Hal itu membuat Yonghwa semakin penasaran dengan Haewon. Mengapa anaknya justru menjawab pertanyaan gadis itu dan mau berbicara dengannya, sementara itu anaknya justru menolak untuk berbicara padanya.

Sesampainya di restoran, Seunghan masih tak mau lepas dari Haewon. Bocah itu terus bergandengan dengan Haewon sampai ke dalam restoran. Bahkan bocah itu juga duduk di sebelah Haewon.

"Wah, selamat datang tuan. Sudah lama sekali tuan tidak datang bersama pangeran kecil ini, dan wanita di hadapan tuan…" Belum selesai ucapan pemilik restoran itu, Seunghan sudah menyelanya.

"Mama," ucap bocah itu polos, hal itu membuat Haewon dan Yonghwa menjadi canggung.

"Akhirnya tuan Yonghwa membawa keluarga kecilnya kemari. Kami akan menyajikan makanan terenak yang kami punya tuan, mohon tunggu sebentar." Pemilik restoran itu sepertinya juga bahagia tatkala mendengar kata "mama" keluar dari mulut bocah kecil itu.

"Maaf, aku kenal dekat dengan pemilik restoran ini. Aku akan menyelesaikan kesalahpahaman ini. Maaf membuatmu merasa tak nyaman," ucap Yonghwa sambil beranjak dari tempatnya dan hendak menghampiri pemilik restoran itu. Namun, Haewon menahan tangan pria itu.

"Duduklah, aku tidak masalah akan hal itu. Aku senang Seunghan mau berbicara sepatah dua patah kata seperti ini. Melihat dari riwayat medis Seunghan, ini adalah sebuah kemajuan besar."

Haewon tersenyum pada Yonghwa, yang entah kenapa senyuman itu membuat jantung Yonghwa berdebar. Dia semakin penasaran dengan Haewon.

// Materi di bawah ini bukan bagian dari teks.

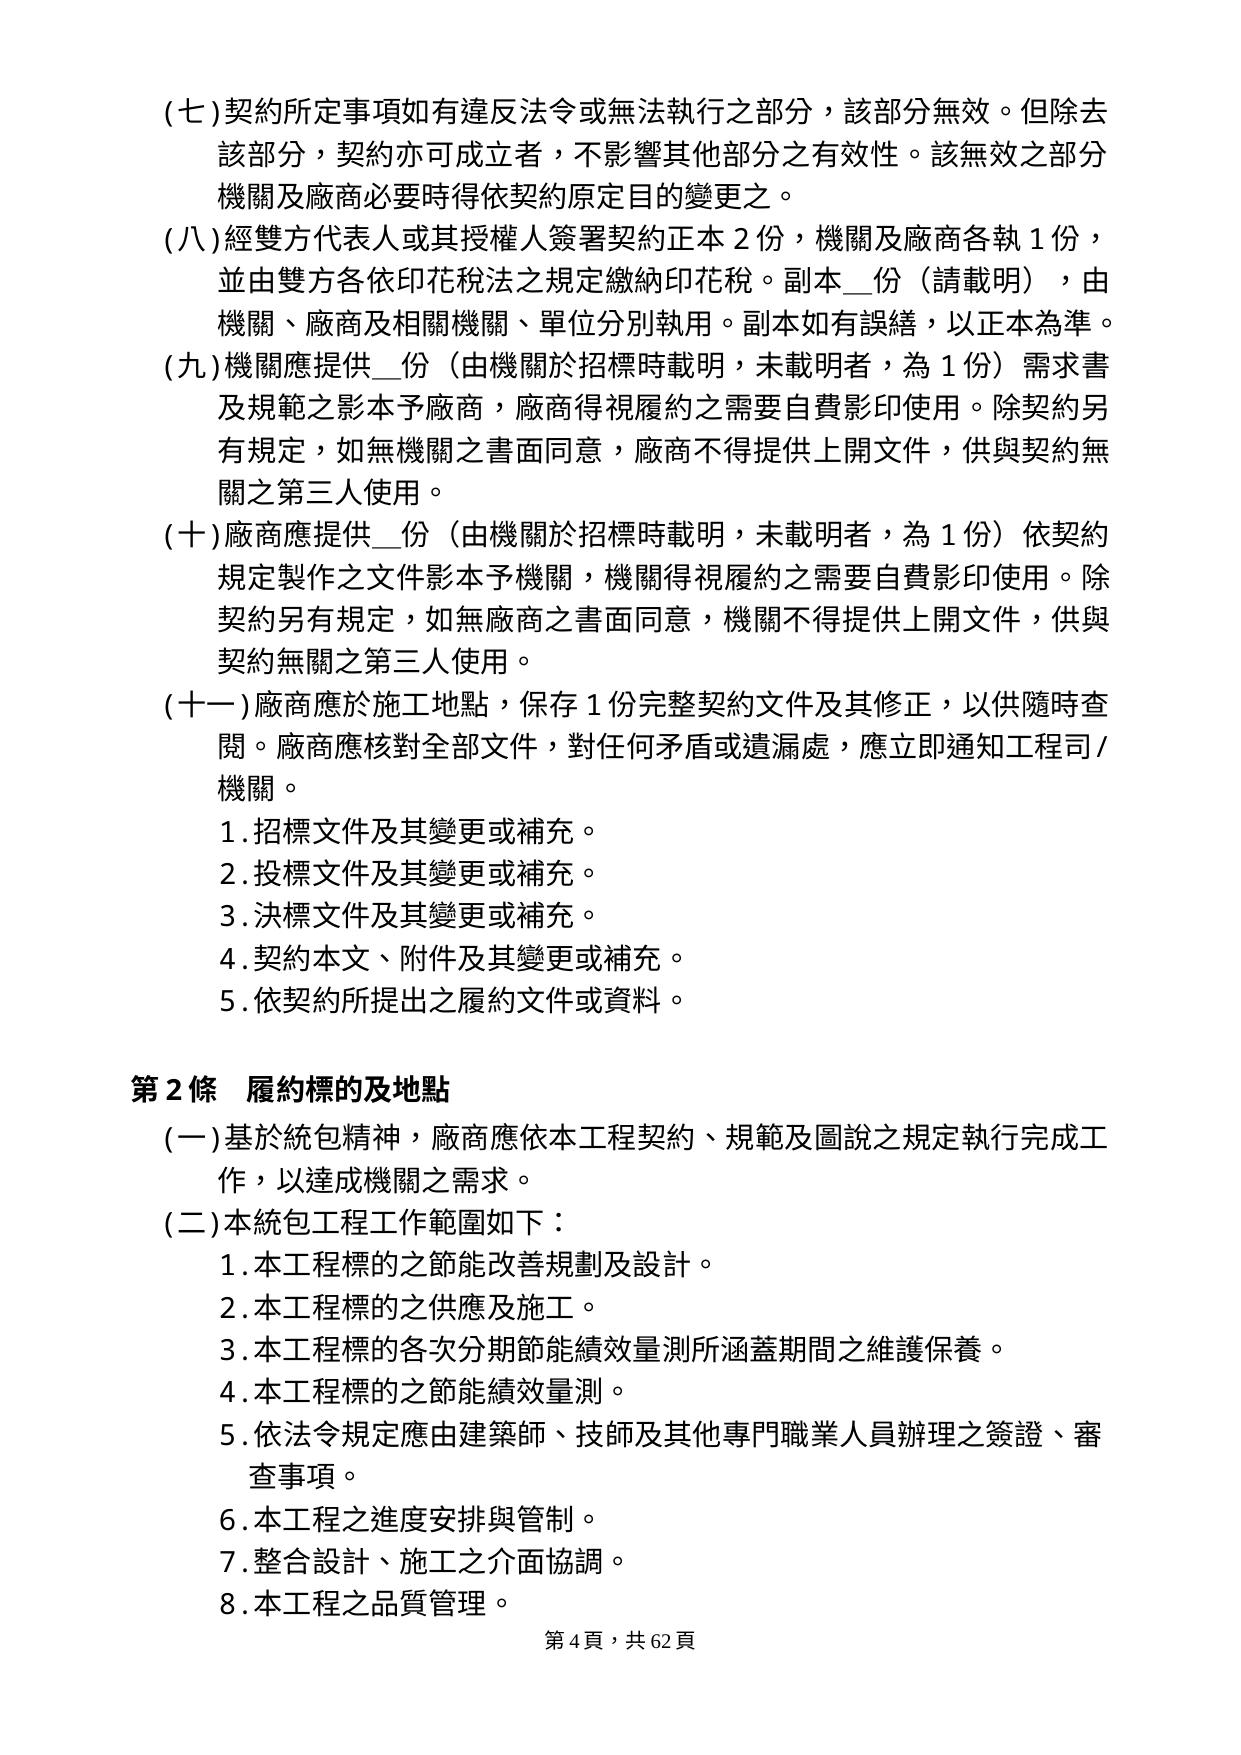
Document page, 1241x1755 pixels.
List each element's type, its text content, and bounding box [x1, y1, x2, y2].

text (二)本統包工程工作範圍如下： [159, 1199, 1110, 1242]
text 1.本工程標的之節能改善規劃及設計。 [218, 1242, 1104, 1284]
text (八)經雙方代表人或其授權人簽署契約正本2份，機關及廠商各執1份，並由雙方各依印花稅法之規定繳納印花稅。副本＿份（請載明），由機關、廠商及相關機關、單位分別執用。副本如有誤繕，以正本為準。 [159, 216, 1110, 343]
text (九)機關應提供＿份（由機關於招標時載明，未載明者，為1份）需求書及規範之影本予廠商，廠商得視履約之需要自費影印使用。除契約另有規定，如無機關之書面同意，廠商不得提供上開文件，供與契約無關之第三人使用。 [159, 343, 1110, 512]
text (一)基於統包精神，廠商應依本工程契約、規範及圖說之規定執行完成工作，以達成機關之需求。 [159, 1115, 1110, 1199]
text 6.本工程之進度安排與管制。 [218, 1496, 1104, 1538]
text 7.整合設計、施工之介面協調。 [218, 1538, 1104, 1581]
text (十)廠商應提供＿份（由機關於招標時載明，未載明者，為1份）依契約規定製作之文件影本予機關，機關得視履約之需要自費影印使用。除契約另有規定，如無廠商之書面同意，機關不得提供上開文件，供與契約無關之第三人使用。 [159, 512, 1110, 681]
text 1.招標文件及其變更或補充。 [218, 808, 1104, 851]
text 3.決標文件及其變更或補充。 [218, 893, 1104, 935]
text 2.本工程標的之供應及施工。 [218, 1284, 1104, 1327]
text 2.投標文件及其變更或補充。 [218, 851, 1104, 893]
text 3.本工程標的各次分期節能績效量測所涵蓋期間之維護保養。 [218, 1327, 1104, 1369]
text 第2條 履約標的及地點 [130, 1066, 1110, 1108]
text 4.契約本文、附件及其變更或補充。 [218, 935, 1104, 978]
text (七)契約所定事項如有違反法令或無法執行之部分，該部分無效。但除去該部分，契約亦可成立者，不影響其他部分之有效性。該無效之部分，機關及廠商必要時得依契約原定目的變更之。 [159, 89, 1110, 216]
text 4.本工程標的之節能績效量測。 [218, 1369, 1104, 1411]
text 8.本工程之品質管理。 [218, 1581, 1104, 1623]
text 5.依法令規定應由建築師、技師及其他專門職業人員辦理之簽證、審查事項。 [218, 1411, 1104, 1496]
text 5.依契約所提出之履約文件或資料。 [218, 978, 1104, 1020]
text (十一)廠商應於施工地點，保存1份完整契約文件及其修正，以供隨時查閱。廠商應核對全部文件，對任何矛盾或遺漏處，應立即通知工程司/機關。 [159, 681, 1110, 808]
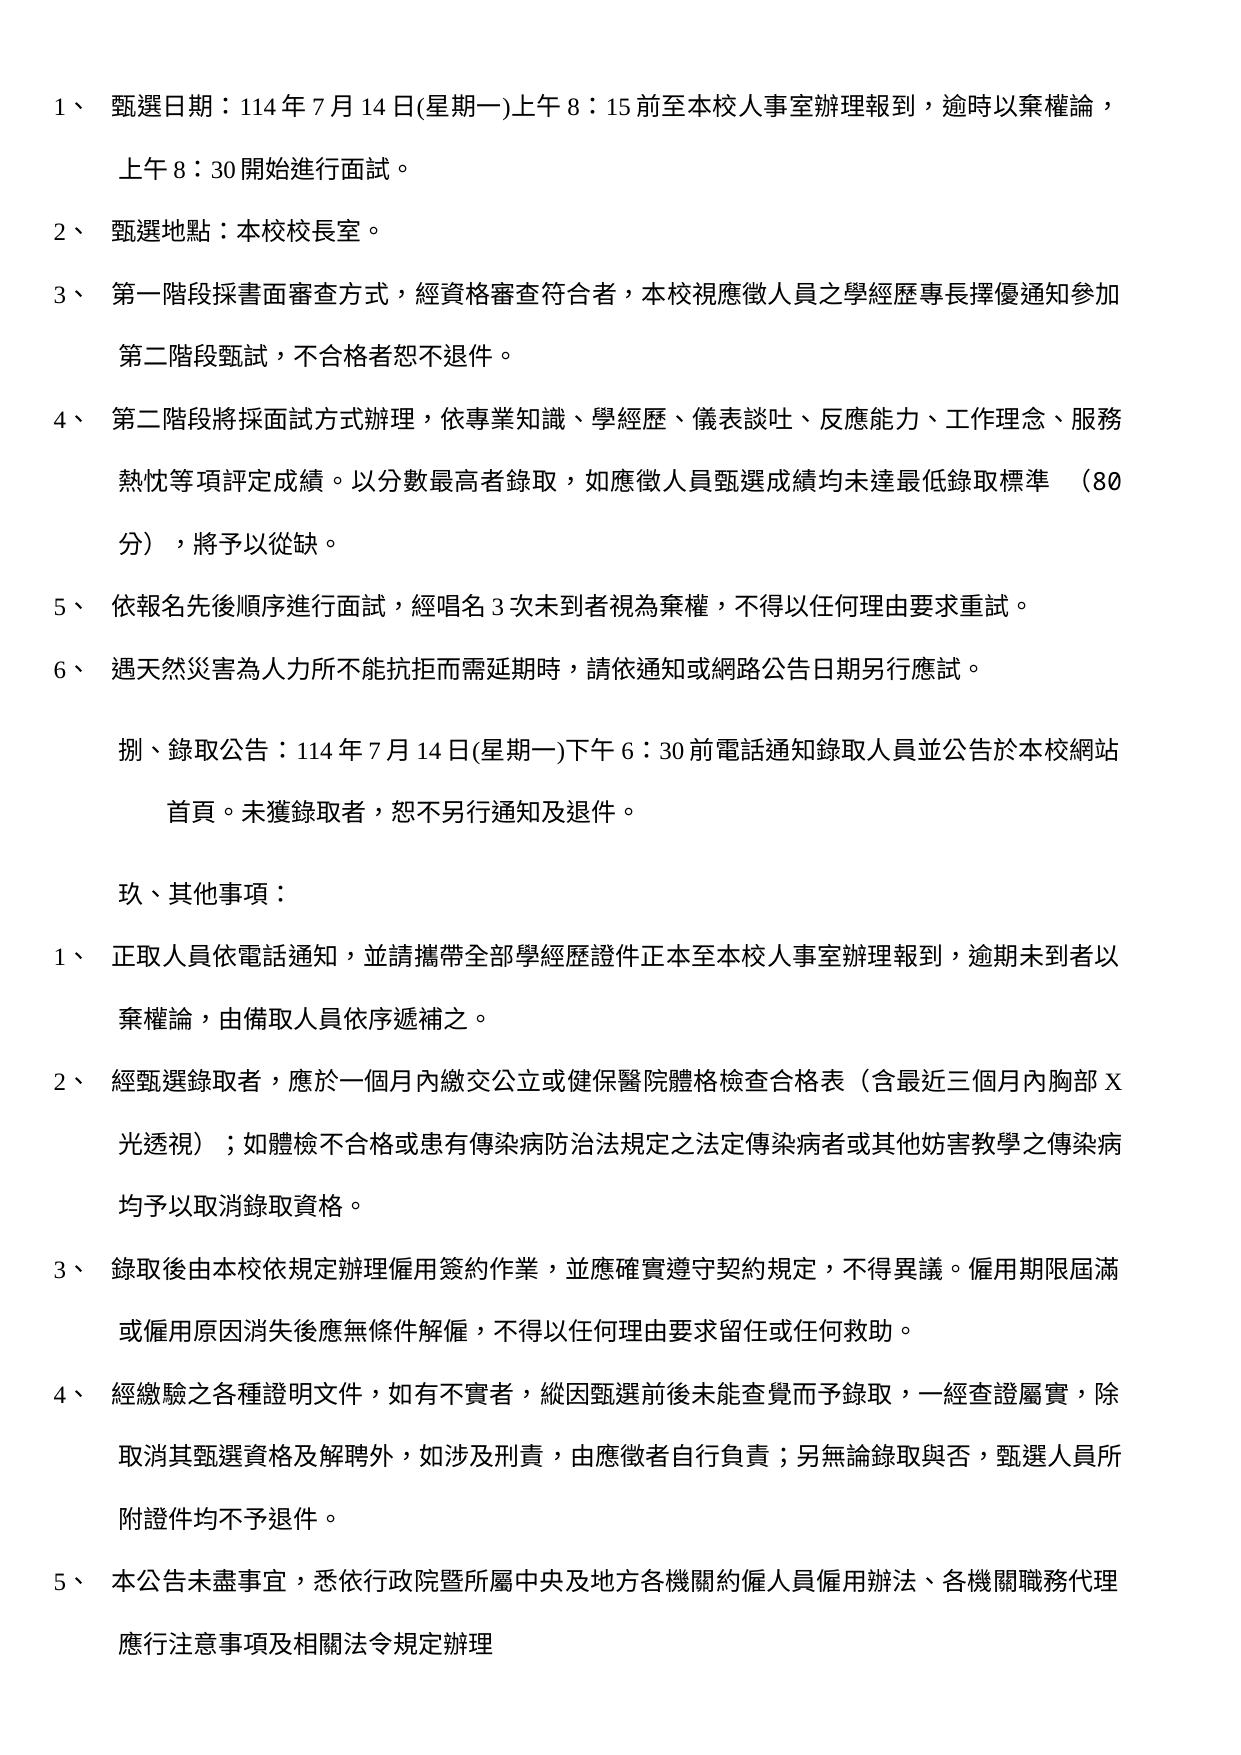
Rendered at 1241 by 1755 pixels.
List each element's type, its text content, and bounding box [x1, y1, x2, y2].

list 經甄選錄取者，應於一個月內繳交公立或健保醫院體格檢查合格表（含最近三個月內胸部X光透視）；如體檢不合格或患有傳染病防治法規定之法定傳染病者或其他妨害教學之傳染病，均予以取消錄取資格。 [53, 1038, 1122, 1226]
list 第一階段採書面審查方式，經資格審查符合者，本校視應徵人員之學經歷專長擇優通知參加第二階段甄試，不合格者恕不退件。 [53, 251, 1122, 376]
list 正取人員依電話通知，並請攜帶全部學經歷證件正本至本校人事室辦理報到，逾期未到者以棄權論，由備取人員依序遞補之。 [53, 913, 1122, 1038]
text 捌、錄取公告：114年7月14日(星期一)下午6：30前電話通知錄取人員並公告於本校網站首頁。未獲錄取者，恕不另行通知及退件。 [118, 707, 1122, 832]
list 經繳驗之各種證明文件，如有不實者，縱因甄選前後未能查覺而予錄取，一經查證屬實，除取消其甄選資格及解聘外，如涉及刑責，由應徵者自行負責；另無論錄取與否，甄選人員所附證件均不予退件。 [53, 1351, 1122, 1538]
list 第二階段將採面試方式辦理，依專業知識、學經歷、儀表談吐、反應能力、工作理念、服務熱忱等項評定成績。以分數最高者錄取，如應徵人員甄選成績均未達最低錄取標準 （80分），將予以從缺。 [53, 376, 1122, 563]
list 錄取後由本校依規定辦理僱用簽約作業，並應確實遵守契約規定，不得異議。僱用期限屆滿或僱用原因消失後應無條件解僱，不得以任何理由要求留任或任何救助。 [53, 1226, 1122, 1351]
text 玖、其他事項： [118, 851, 1122, 913]
list 遇天然災害為人力所不能抗拒而需延期時，請依通知或網路公告日期另行應試。 [53, 626, 1122, 688]
list 依報名先後順序進行面試，經唱名3次未到者視為棄權，不得以任何理由要求重試。 [53, 563, 1122, 626]
list 甄選日期：114年7月14日(星期一)上午8：15前至本校人事室辦理報到，逾時以棄權論，上午8：30開始進行面試。 [53, 63, 1122, 188]
list 甄選地點：本校校長室。 [53, 188, 1122, 251]
list 本公告未盡事宜，悉依行政院暨所屬中央及地方各機關約僱人員僱用辦法、各機關職務代理應行注意事項及相關法令規定辦理 [53, 1538, 1122, 1663]
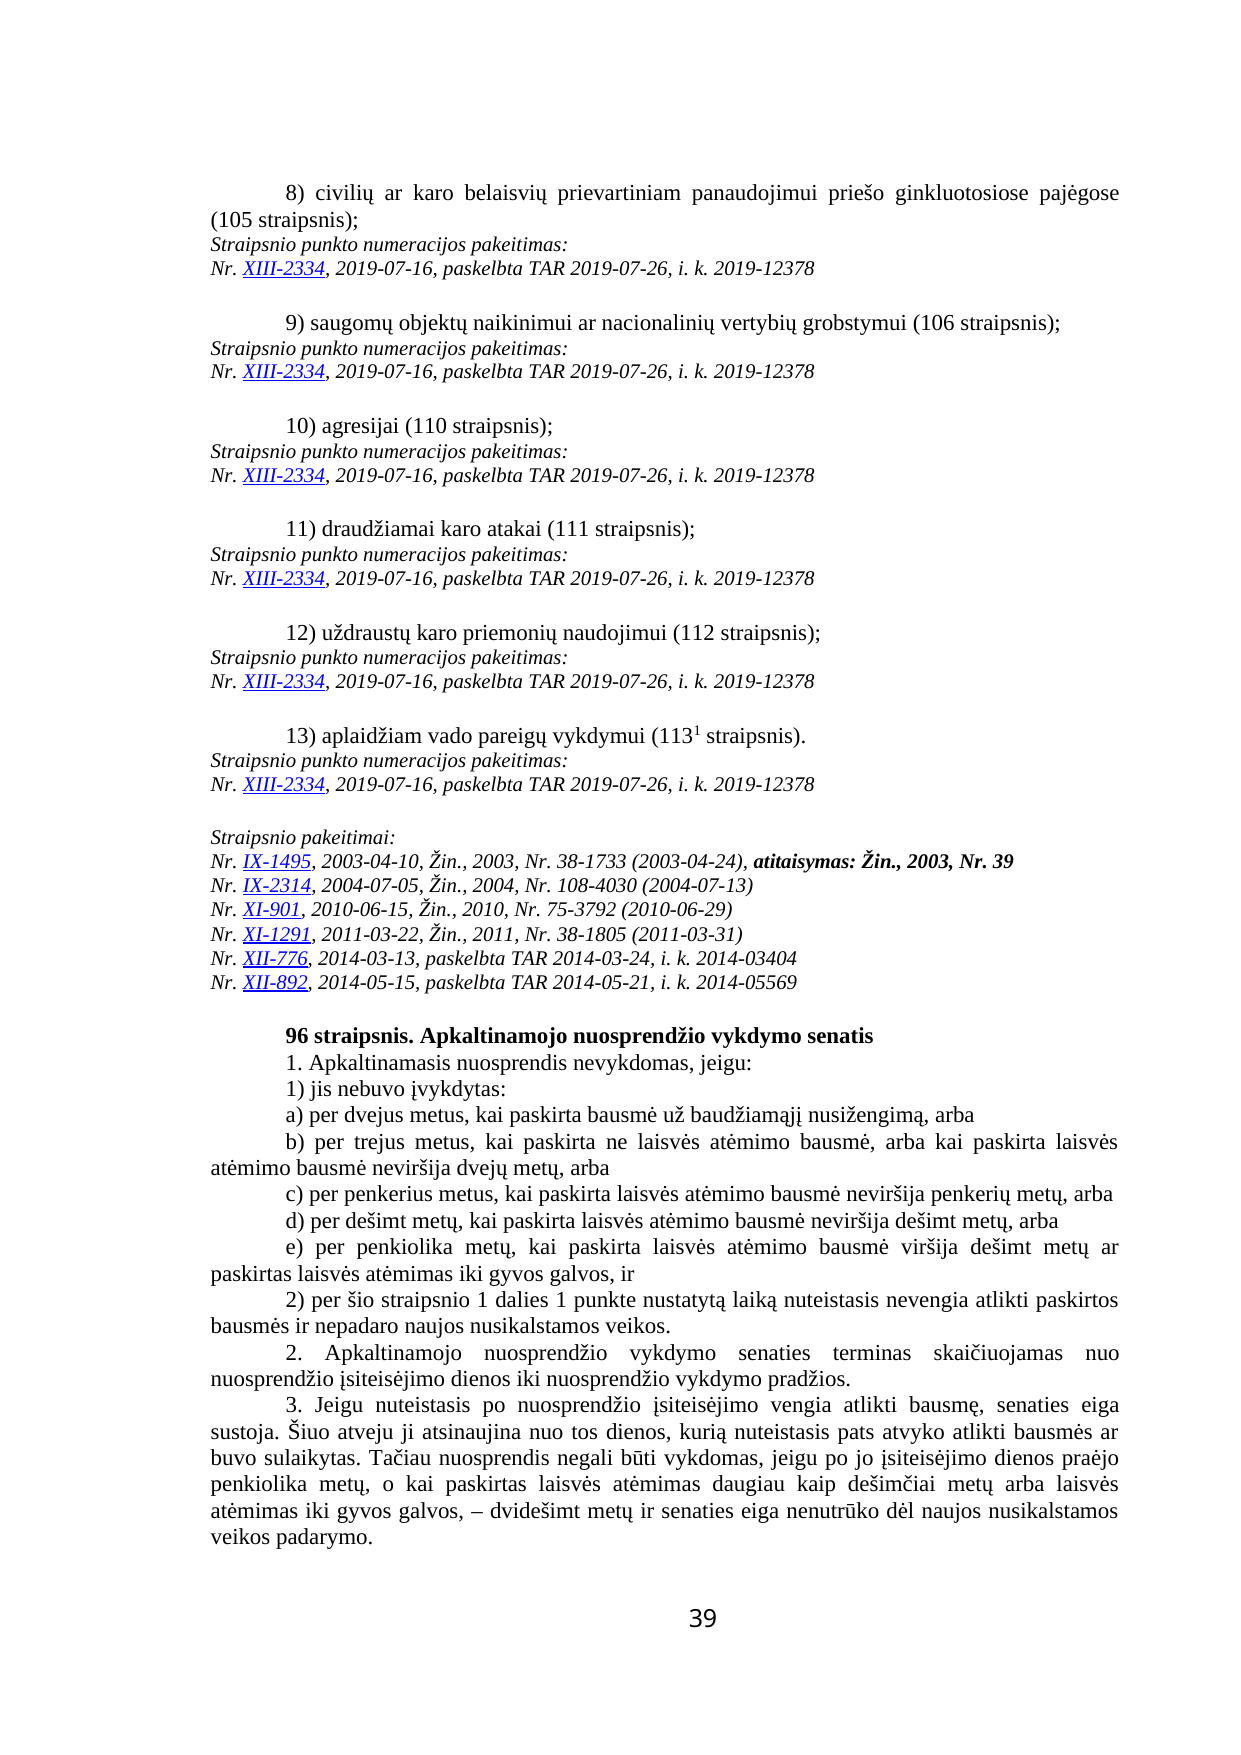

Gadis itu kini benar-benar menyita perhatiannya. Terlebih perlakuan Haewon pada Seunghan yang sangat lembut.

Namun, Yonghwa adalah pria yang dingin dan kaku. Dia sulit untuk mengungkapkan perasaannya. Dia menunjukkan perasaannya dengan cara yang berbeda. Seperti saat ini, walaupun tak terlihat jelas, tapi pria itu kini tengah tersenyum melihat Haewon dan Seunghan. Hatinya seperti menemukan sebuah kehangatan yang telah lama menghilang.